En s’associant avec Red Bull, Alinghi peut tirer profit des avancées de la formule 1 pour mettre au point son bateau. Relever un tel défi dans le domaine de la haute technologie fascinait le milliardaire genevois Ernesto Bertarelli. Tant et si bien que, après plusieurs années de pause, il a eu envie de s’engager de nouveau dans la Coupe de l’America.
L’équipage a mis un moment avant de réussir à «voler» droit. En Suisse, le monde de la voile est petit et l’on connaît les aptitudes de chacun. Mais pour composer le «power group», il a fallu mener des analyses et des tests à large échelle sur des navigateurs et d’autres sportifs au sommet de leur forme physique.
Nico Stahlberg était en pleine rééducation après une opération de la hanche quand on lui a proposé de participer à l’aventure. Il avait déjà pris sa retraite. Comme, en 2016, il avait eu un avant-goût de la voile lors d’un long séjour d’entraînement en Australie, il a tout de suite dit oui. «Professionnellement, tout a marché comme sur des roulettes», résume ce bûcheron qui a achevé ses études en sciences forestières en août avant de renouer, de façon inespérée, avec le sport de haut niveau. «Je suis hyper-content d’être ici», conclut le Thurgovien, qui, jadis, avait un poster d’Alinghi au mur de sa chambre.

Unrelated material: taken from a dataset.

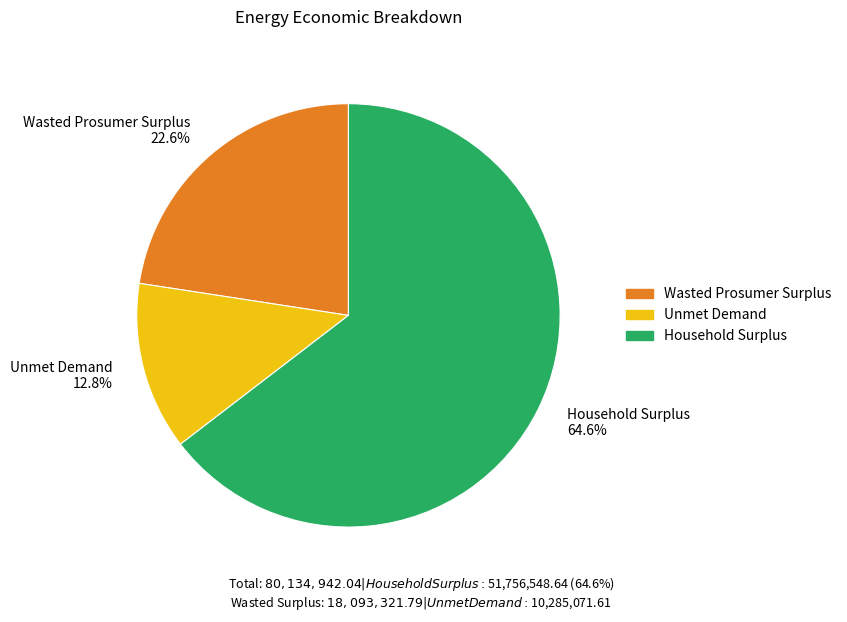

Combined, what portion of the pie is Household Surplus and Wasted Prosumer Surplus?

87.2%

Il vit seul au centre de Barcelone. Sa petite amie, qui est enseignante, le rejoindra probablement dès la rentrée prochaine. «Pour l’instant, le quotidien du «power group» consiste surtout à être le plus en forme possible en faisant du vélo et de la musculation.» Tous les participants contribuent en outre à la préparation, au nettoyage et au rangement du bateau. Sur le pont, ce qui ressemble à un vaste remue-ménage peut durer trois heures, mais, en réalité, tout est très bien organisé et chacun sait ce qu’il a à faire. Une fois la journée terminée, une énorme grue hisse d’abord les voiles et le mât, puis tout le bateau dans un chantier naval.

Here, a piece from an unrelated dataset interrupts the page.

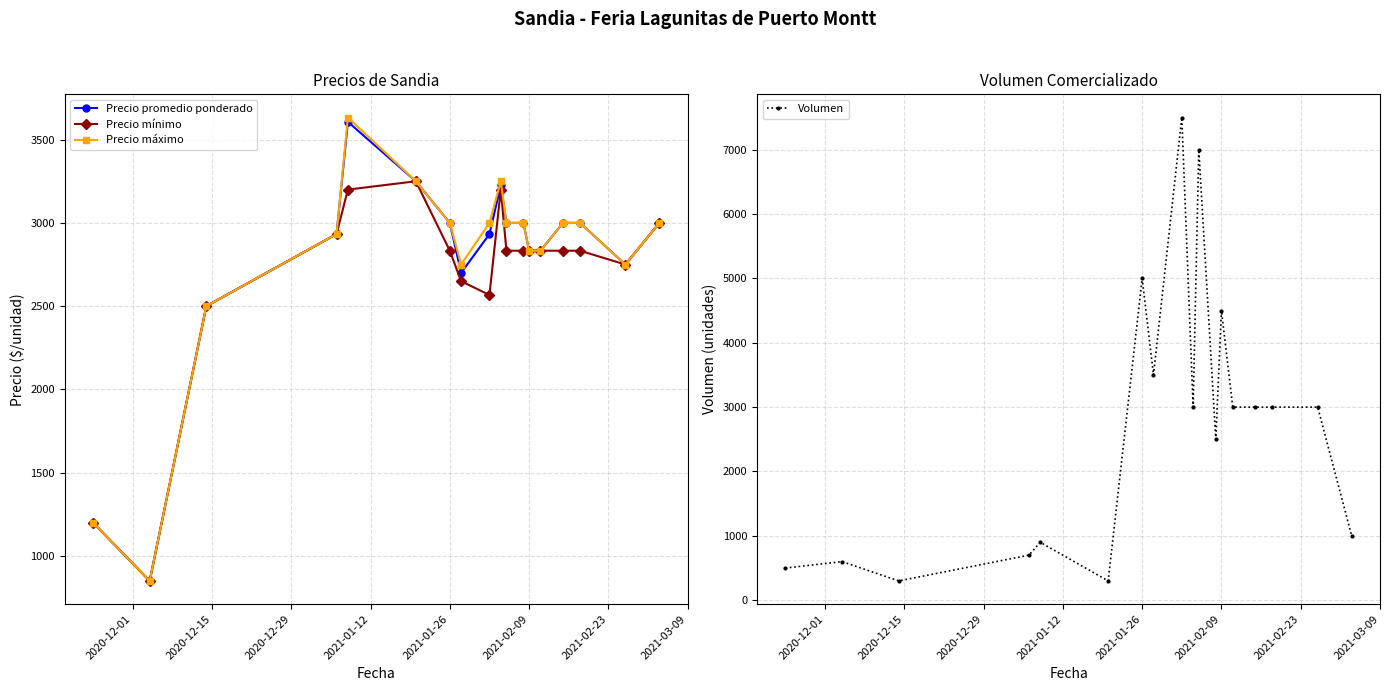

How many data points in Precio máximo are above 3000?

3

La rage de vaincre des Coupes de l’America de 2003 et de 2007 est-elle encore là? Nils Frei, alors navigateur et aujourd’hui coach principal, n’en doute pas une seconde. «Le mode de fonctionnement d’Alinghi demeure, de même que nos valeurs, respect, ouverture et confiance.» Très exigeant, Ernesto Bertarelli accorde la sienne à l’équipe et lui laisse beaucoup de liberté. «Il a toujours fonctionné ainsi.» C’est une véritable aventure qui attend les Suisses ces deux prochaines années à Barcelone. Une quête de légèreté acquise à la dure. Alinghi Red Bull Racing est paré au décollage.
L'équipe Alinghi en chiffres:
4 adversaires
Des affrontements sur l’eau entre bateaux italien, états-unien, britannique et suisse sortira le finaliste qui défiera la Nouvelle-Zélande, tenante du titre, en octobre 2024.
8 membres d’équipage
sont à bord: quatre navigateurs, tels le tacticien ou le barreur, et le «power group», qui fournit de l’énergie à la force de ses muscles.

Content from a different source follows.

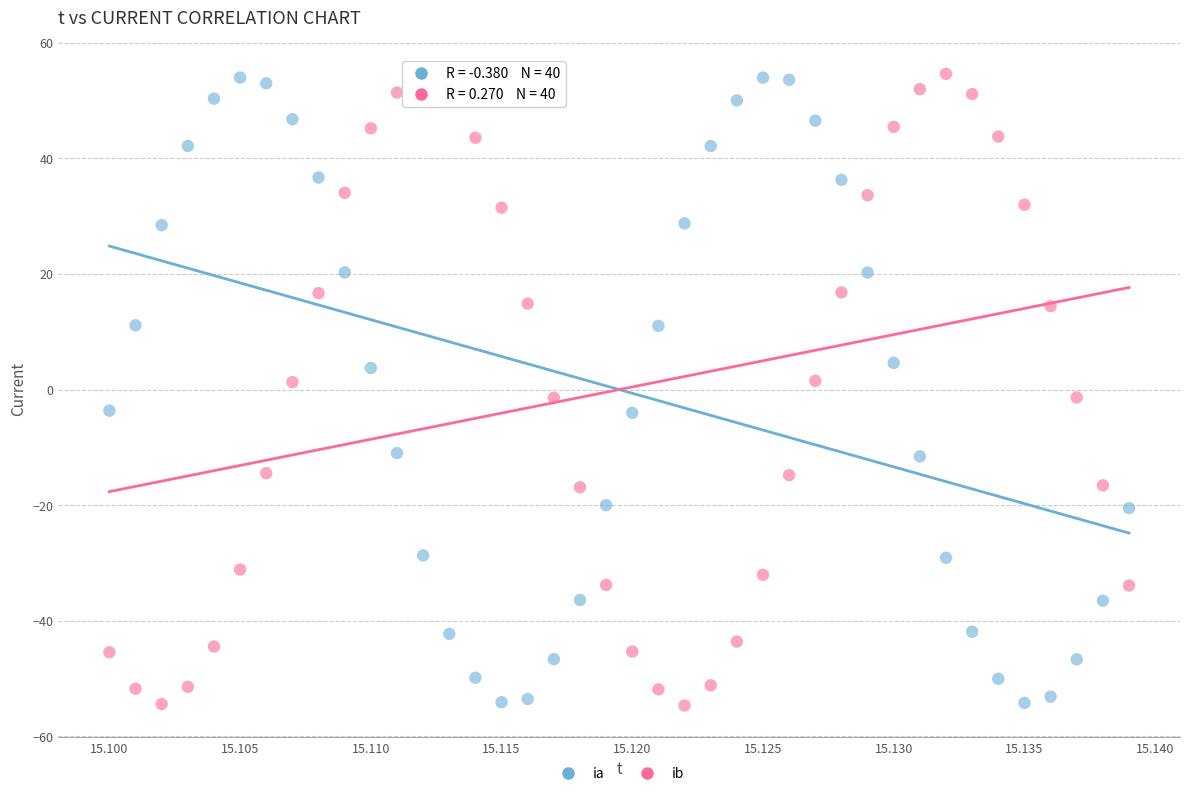

What are all the series names shown in the legend?

ia, ib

2010 date de la dernière participation
Cette année-là, après avoir gagné en 2003 et en 2007, Alinghi s’incline face à BMW Oracle. Une longue et onéreuse bataille juridique se déroule en parallèle de la course.
53,3 nœuds
Soit quelque 100 km/h, telle est la vitesse de pointe atteinte par l’AC75.
5 litres d’oxygène
dans une bouteille, un couteau fixé sur la combinaison en néoprène, tel est l’équipement de secours de chaque marin.